A process for preparing a magnetic composite material, wherein the non-magnetic materials are modified by a suspension of magnetic nanoparticles and / or microparticles, characterized in that the suspension of magnetic nanoparticles and / or microparticles in an organic compound with a boiling point up to 70 ° C modifies the non-magnetic material by mixing with suspension or by spraying the suspension. Process according to Claim 1, characterized in that the organic compound is an organic solvent from the group: n-pentane, petroleum ether, chloroform, dichloromethane, acetone.
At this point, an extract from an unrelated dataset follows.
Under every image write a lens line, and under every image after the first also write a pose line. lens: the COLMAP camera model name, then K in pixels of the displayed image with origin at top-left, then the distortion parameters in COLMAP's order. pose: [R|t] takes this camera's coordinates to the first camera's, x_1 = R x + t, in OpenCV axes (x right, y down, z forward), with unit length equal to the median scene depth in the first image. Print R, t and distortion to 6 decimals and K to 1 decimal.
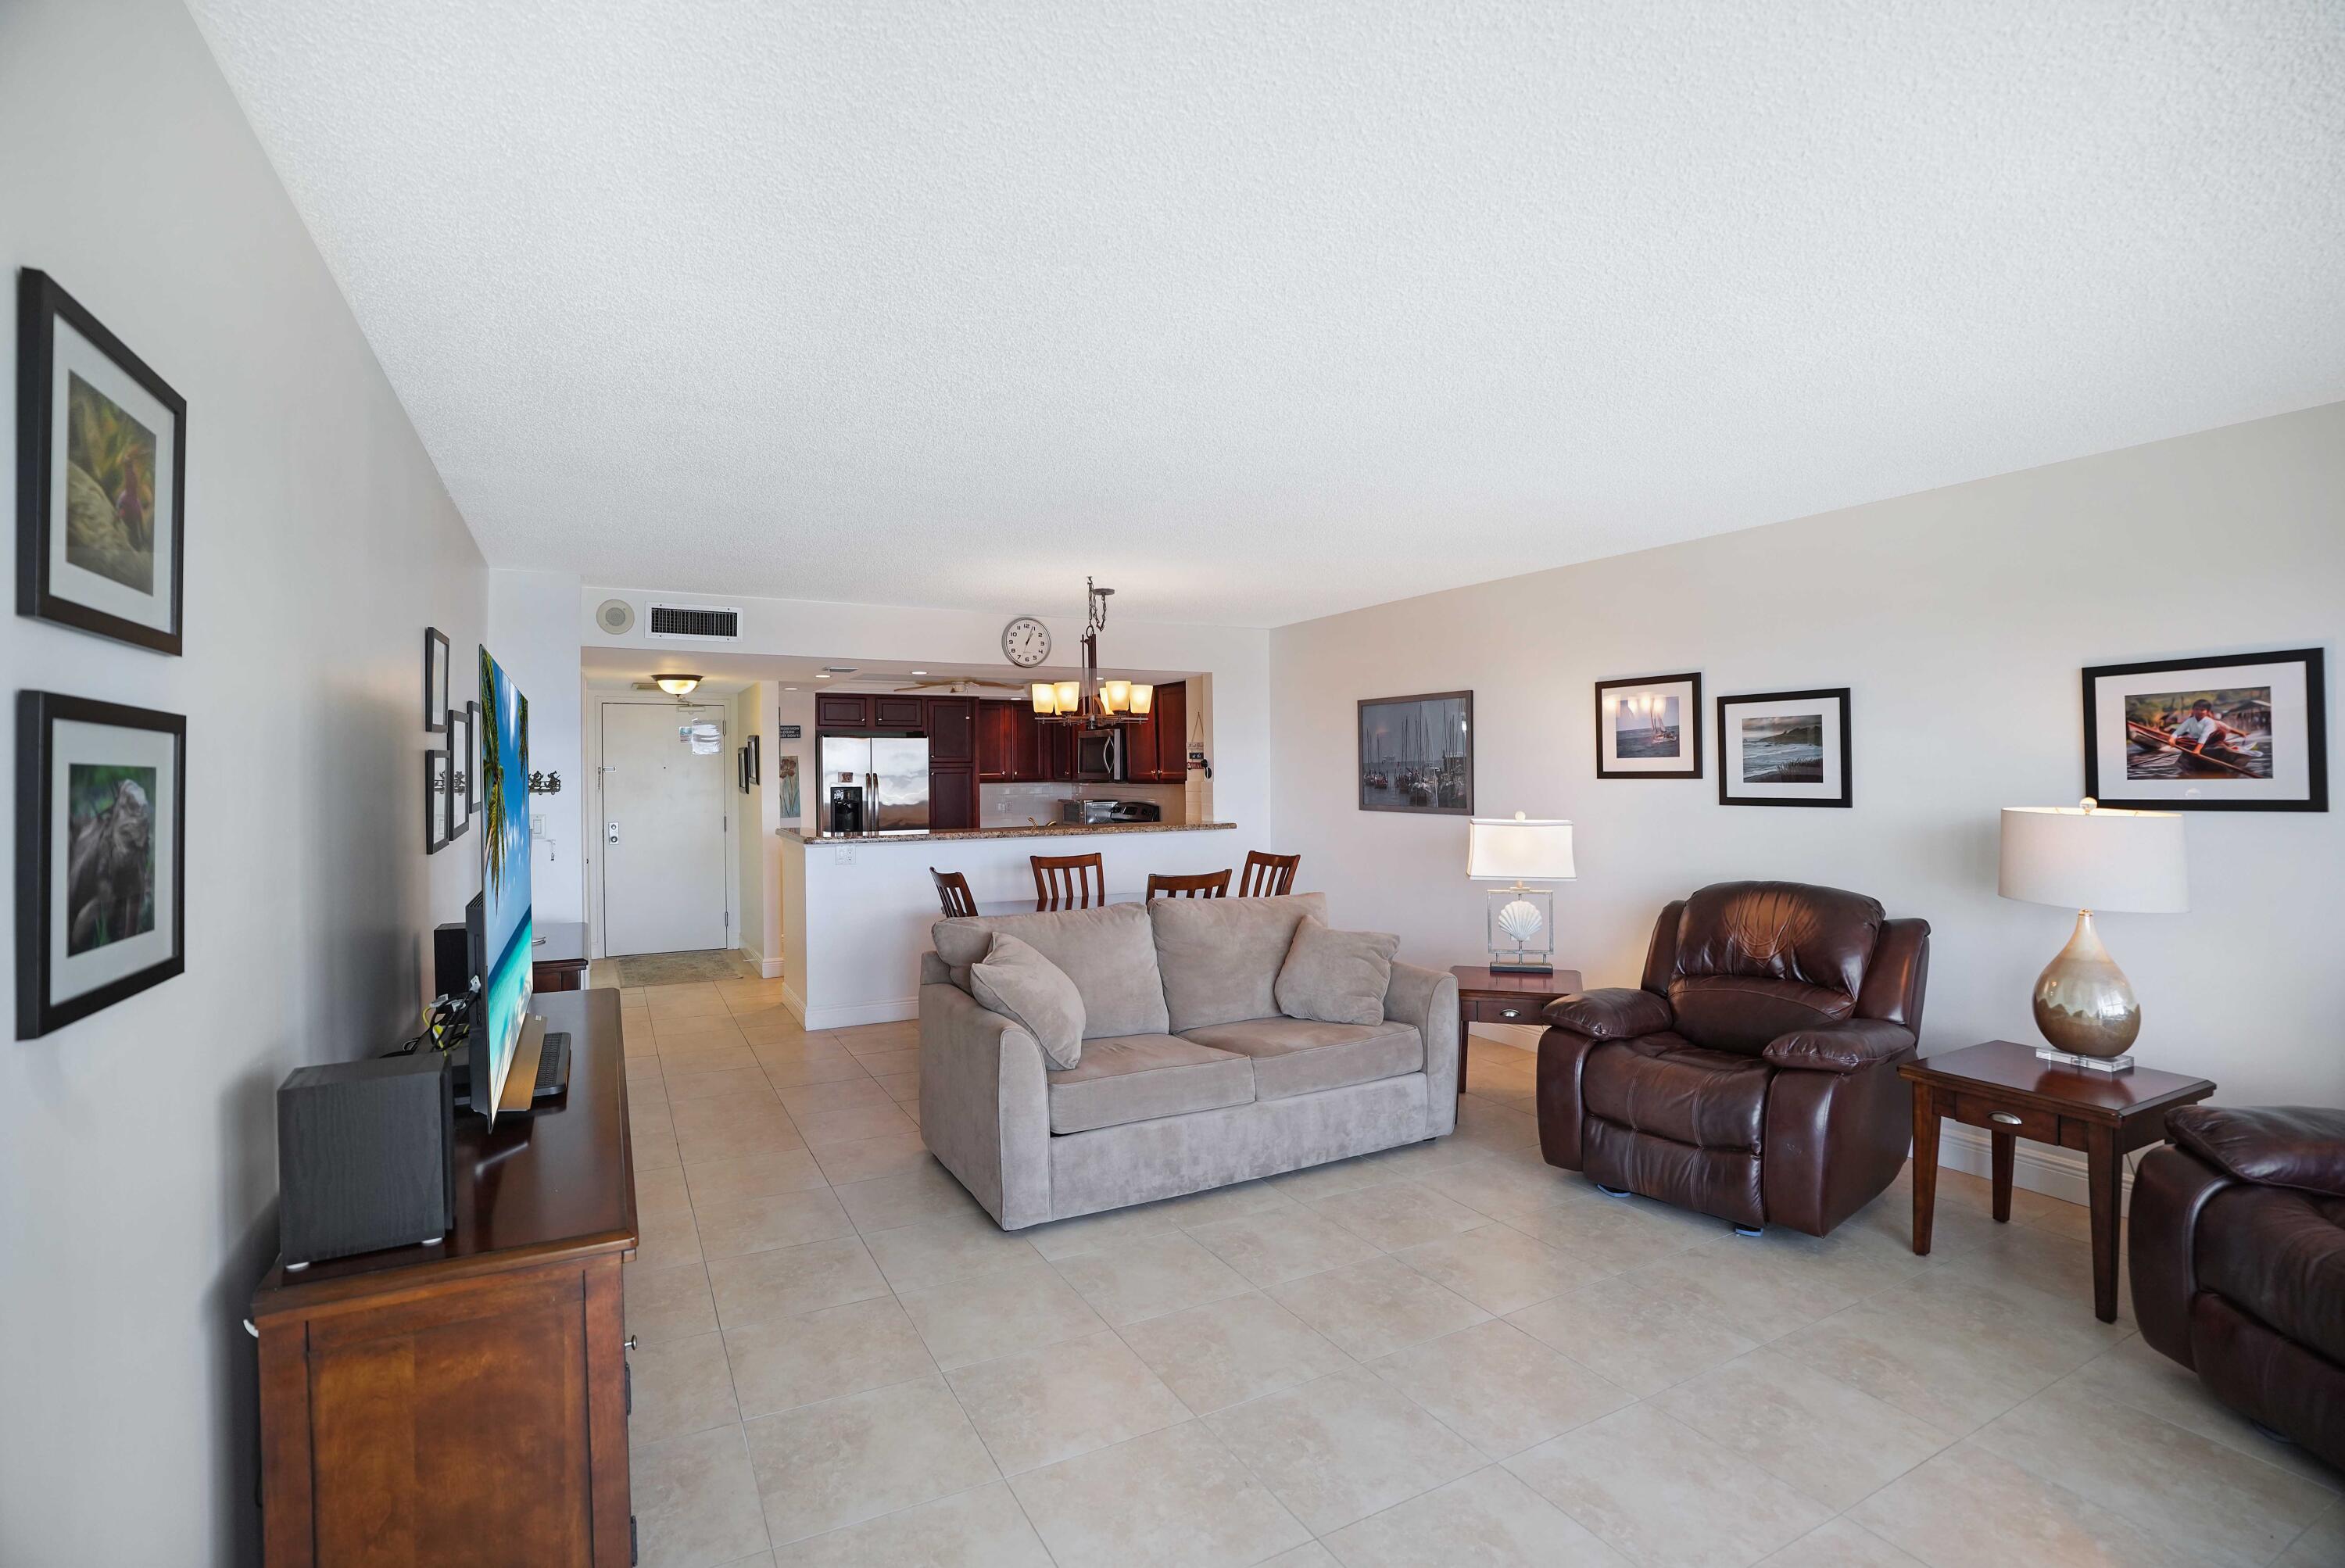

Process according to Claim 1 or 2, characterized in that the magnetic nanoparticles and / or microparticles are prepared by mixing ferrous compounds and ferrous compounds in a molar ratio of 1: 2, followed by the addition of ammonia or alkali hydroxide, precipitating the magnetic nanoparticles and / or microparticles of magnetic iron oxides to which a fatty acid is added, followed by nitric acid, acetone, water, and finally the magnetic nanoparticles and / or microparticles thus prepared are added to an organic solvent to form a suspension. Process according to Claim 1 or 2, characterized in that the magnetic nanoparticles and / or microparticles are prepared from microwave-synthesized magnetite or magnetic iron oxides prepared by a mechanochemical process, which are transferred via a series of acetone-chloroform solvents to an organic solvent.